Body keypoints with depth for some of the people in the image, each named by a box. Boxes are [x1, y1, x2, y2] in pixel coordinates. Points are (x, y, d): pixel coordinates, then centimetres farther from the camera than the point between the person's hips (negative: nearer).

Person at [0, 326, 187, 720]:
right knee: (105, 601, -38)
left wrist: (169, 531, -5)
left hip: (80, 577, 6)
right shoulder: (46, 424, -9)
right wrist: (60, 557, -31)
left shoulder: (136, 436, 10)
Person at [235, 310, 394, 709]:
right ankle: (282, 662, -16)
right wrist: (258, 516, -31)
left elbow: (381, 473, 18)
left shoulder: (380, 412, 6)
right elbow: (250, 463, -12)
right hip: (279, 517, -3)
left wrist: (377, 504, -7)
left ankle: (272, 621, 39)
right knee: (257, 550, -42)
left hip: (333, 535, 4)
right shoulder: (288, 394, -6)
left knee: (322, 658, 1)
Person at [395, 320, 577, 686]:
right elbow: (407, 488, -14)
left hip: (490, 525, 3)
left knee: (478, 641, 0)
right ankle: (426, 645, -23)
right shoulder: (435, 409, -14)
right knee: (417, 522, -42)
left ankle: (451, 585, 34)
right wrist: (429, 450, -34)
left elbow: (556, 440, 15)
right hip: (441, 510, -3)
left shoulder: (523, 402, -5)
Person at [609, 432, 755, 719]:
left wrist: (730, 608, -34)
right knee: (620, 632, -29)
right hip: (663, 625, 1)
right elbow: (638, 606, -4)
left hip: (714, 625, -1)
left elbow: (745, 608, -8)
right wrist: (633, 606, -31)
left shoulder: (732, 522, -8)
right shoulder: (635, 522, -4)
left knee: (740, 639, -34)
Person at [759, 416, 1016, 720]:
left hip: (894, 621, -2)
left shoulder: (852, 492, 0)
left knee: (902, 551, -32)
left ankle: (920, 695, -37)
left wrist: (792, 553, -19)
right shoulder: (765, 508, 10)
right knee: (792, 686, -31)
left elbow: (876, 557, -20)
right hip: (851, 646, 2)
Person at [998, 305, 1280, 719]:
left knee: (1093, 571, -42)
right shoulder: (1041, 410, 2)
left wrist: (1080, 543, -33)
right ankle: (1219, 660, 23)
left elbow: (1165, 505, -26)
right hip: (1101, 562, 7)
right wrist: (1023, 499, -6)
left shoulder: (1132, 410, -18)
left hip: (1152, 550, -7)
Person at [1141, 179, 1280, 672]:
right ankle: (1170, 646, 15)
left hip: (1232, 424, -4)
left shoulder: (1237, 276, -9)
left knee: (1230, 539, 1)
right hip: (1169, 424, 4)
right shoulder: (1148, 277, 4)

§

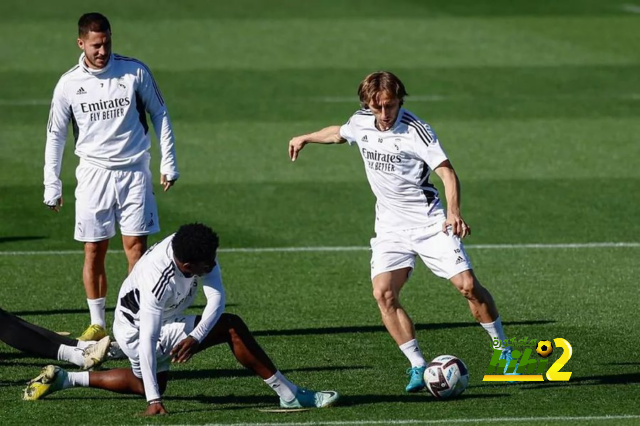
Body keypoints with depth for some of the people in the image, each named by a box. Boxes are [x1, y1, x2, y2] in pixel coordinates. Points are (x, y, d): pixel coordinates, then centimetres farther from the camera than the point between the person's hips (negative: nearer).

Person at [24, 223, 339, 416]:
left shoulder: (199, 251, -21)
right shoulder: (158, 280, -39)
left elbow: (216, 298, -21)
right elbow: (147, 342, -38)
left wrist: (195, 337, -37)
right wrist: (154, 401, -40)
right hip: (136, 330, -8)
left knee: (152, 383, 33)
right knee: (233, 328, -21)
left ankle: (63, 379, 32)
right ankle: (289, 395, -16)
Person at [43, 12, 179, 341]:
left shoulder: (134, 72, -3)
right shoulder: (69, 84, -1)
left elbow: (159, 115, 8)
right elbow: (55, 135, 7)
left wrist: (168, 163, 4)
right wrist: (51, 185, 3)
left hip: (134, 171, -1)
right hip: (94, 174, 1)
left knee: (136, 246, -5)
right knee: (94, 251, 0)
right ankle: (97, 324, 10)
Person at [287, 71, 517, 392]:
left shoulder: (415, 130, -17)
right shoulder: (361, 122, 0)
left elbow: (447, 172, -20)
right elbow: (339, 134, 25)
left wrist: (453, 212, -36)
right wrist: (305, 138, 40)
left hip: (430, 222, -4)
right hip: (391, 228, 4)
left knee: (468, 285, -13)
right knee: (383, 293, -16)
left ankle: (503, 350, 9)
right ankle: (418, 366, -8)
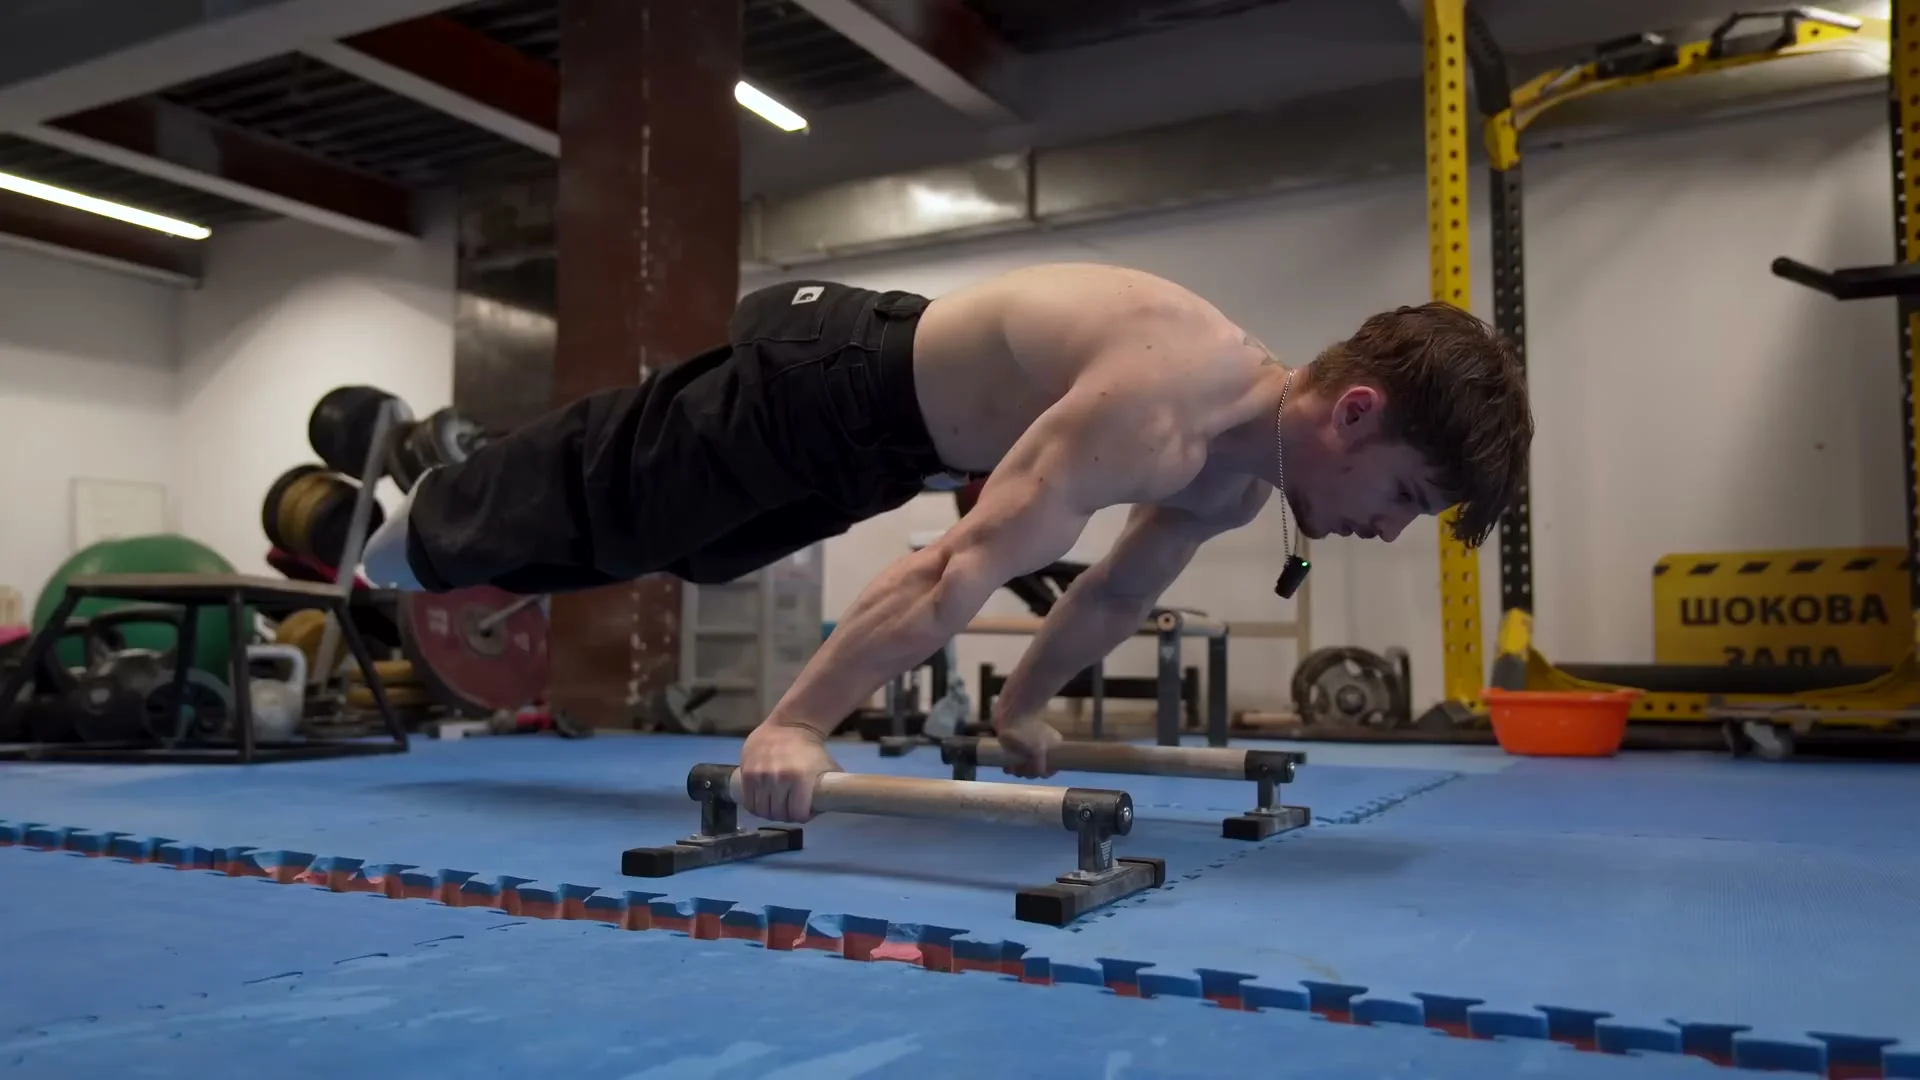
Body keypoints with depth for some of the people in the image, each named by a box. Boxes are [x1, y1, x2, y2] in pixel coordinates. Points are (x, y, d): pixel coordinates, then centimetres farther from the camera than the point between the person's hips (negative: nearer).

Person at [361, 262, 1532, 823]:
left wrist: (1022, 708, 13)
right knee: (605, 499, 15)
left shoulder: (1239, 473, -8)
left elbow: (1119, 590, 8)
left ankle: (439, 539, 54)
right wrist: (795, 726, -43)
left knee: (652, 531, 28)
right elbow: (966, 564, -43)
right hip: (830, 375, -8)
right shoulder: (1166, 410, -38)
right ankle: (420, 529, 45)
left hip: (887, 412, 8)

§

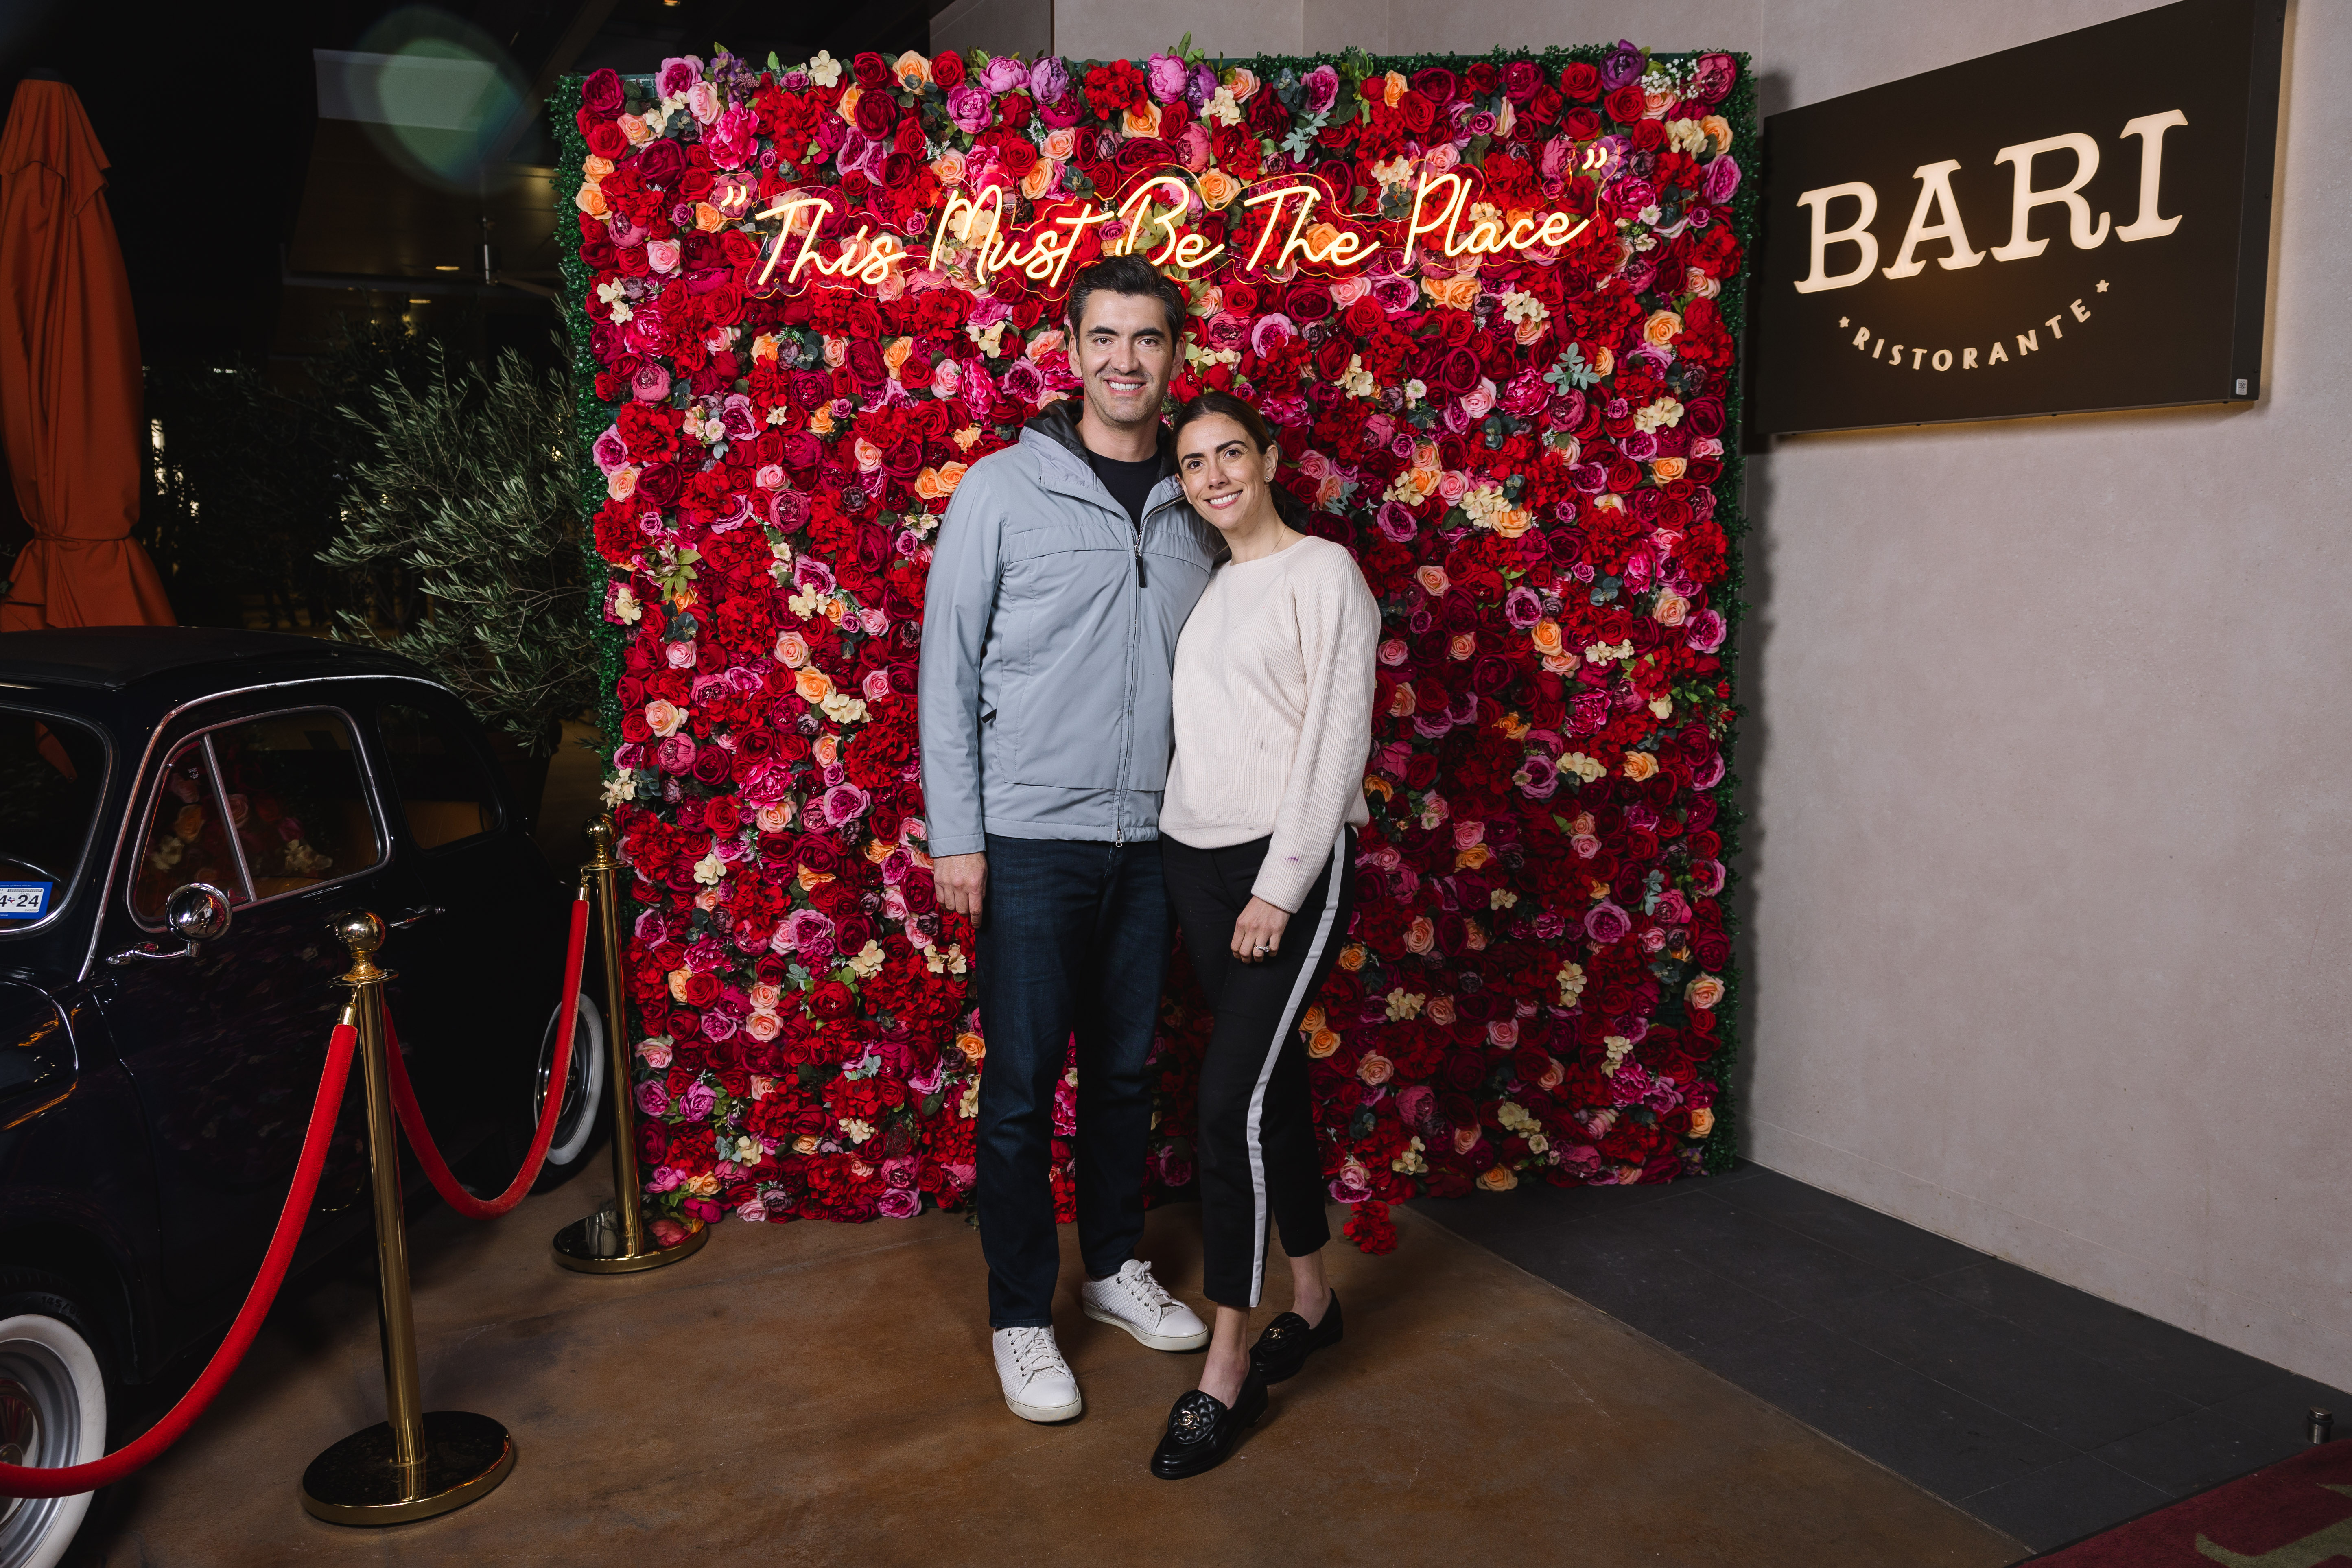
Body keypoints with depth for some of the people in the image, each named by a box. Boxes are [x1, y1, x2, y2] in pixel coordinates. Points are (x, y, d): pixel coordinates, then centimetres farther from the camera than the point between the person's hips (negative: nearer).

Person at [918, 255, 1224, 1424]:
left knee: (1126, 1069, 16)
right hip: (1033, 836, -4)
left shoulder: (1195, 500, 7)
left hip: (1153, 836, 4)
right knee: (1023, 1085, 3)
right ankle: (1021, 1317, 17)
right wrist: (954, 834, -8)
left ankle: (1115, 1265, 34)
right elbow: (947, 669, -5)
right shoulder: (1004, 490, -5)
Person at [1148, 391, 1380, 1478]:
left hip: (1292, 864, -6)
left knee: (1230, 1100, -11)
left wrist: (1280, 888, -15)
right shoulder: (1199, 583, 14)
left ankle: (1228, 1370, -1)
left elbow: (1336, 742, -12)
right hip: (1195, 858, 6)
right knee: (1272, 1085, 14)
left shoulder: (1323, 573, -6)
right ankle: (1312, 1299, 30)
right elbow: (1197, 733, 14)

§

» What this task involves
Reproduce the items verbatim from the line with "left ankle: (63, 379, 32)" to the line with "right shoulder: (361, 122, 0)", both included.

» Exercise result
left ankle: (63, 379, 32)
right ankle: (289, 395, -16)
Person at [43, 12, 179, 341]:
left shoulder: (134, 72, -3)
right shoulder: (69, 84, -1)
left elbow: (159, 115, 8)
right elbow: (55, 135, 7)
left wrist: (168, 163, 4)
right wrist: (51, 185, 3)
left hip: (134, 171, -1)
right hip: (94, 174, 1)
left knee: (136, 246, -5)
right knee: (94, 251, 0)
right ankle: (97, 324, 10)
Person at [287, 71, 517, 392]:
left shoulder: (415, 130, -17)
right shoulder: (361, 122, 0)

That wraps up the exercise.